WORK REQUIRED → Among the entries below, one line contains "root of tail: (446, 264)" and another contains "right knee: (454, 422)". Transcribe those two lines and every line between them, exactly.

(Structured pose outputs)
◇ ◇ ◇ ◇

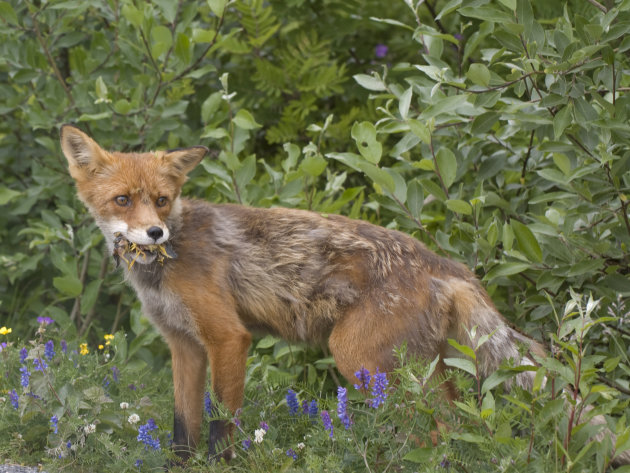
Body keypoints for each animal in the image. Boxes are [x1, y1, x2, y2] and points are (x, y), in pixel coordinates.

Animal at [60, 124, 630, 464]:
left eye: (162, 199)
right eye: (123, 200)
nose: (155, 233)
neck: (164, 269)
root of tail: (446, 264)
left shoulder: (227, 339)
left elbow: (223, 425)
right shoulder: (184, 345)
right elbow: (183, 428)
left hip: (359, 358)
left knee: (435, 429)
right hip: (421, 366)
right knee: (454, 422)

◇ ◇ ◇ ◇

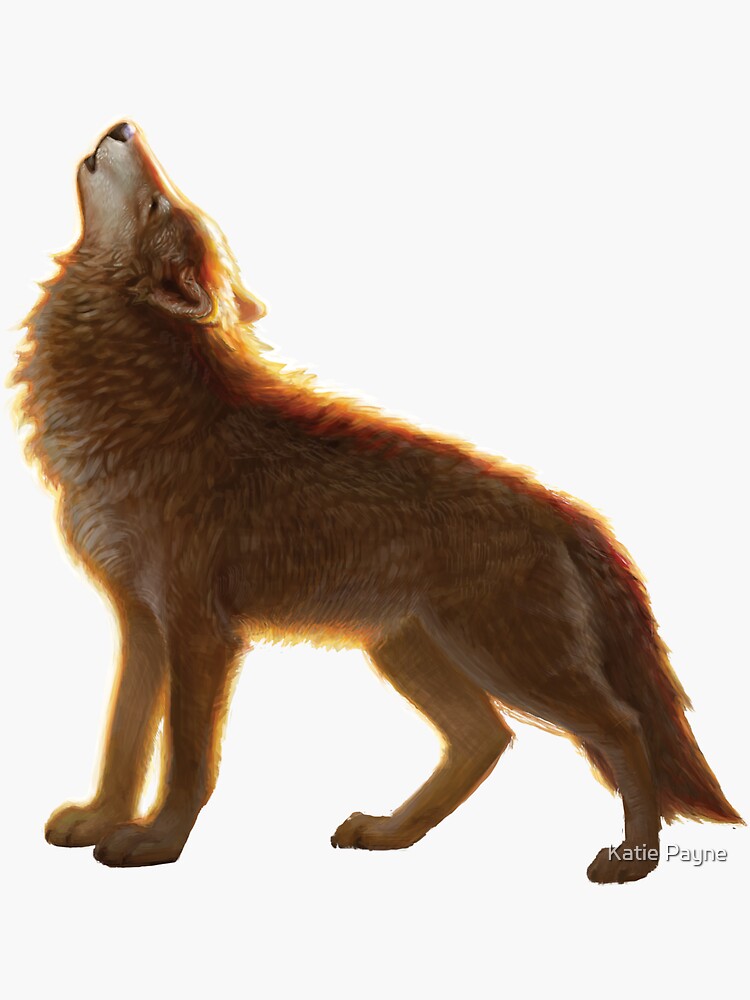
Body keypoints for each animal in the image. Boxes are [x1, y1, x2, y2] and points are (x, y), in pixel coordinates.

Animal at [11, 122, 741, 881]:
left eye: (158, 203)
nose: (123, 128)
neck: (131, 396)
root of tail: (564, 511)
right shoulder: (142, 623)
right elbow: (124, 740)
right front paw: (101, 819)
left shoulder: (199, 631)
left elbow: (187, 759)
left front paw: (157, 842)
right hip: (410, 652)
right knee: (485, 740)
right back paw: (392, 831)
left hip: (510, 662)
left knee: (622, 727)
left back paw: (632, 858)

◇ ◇ ◇ ◇

ANSWER FOR THIS EXERCISE →
root of tail: (446, 264)
left shoulder: (227, 339)
left elbow: (223, 425)
right shoulder: (184, 345)
right elbow: (183, 428)
left hip: (359, 358)
left knee: (435, 429)
right hip: (421, 366)
right knee: (454, 422)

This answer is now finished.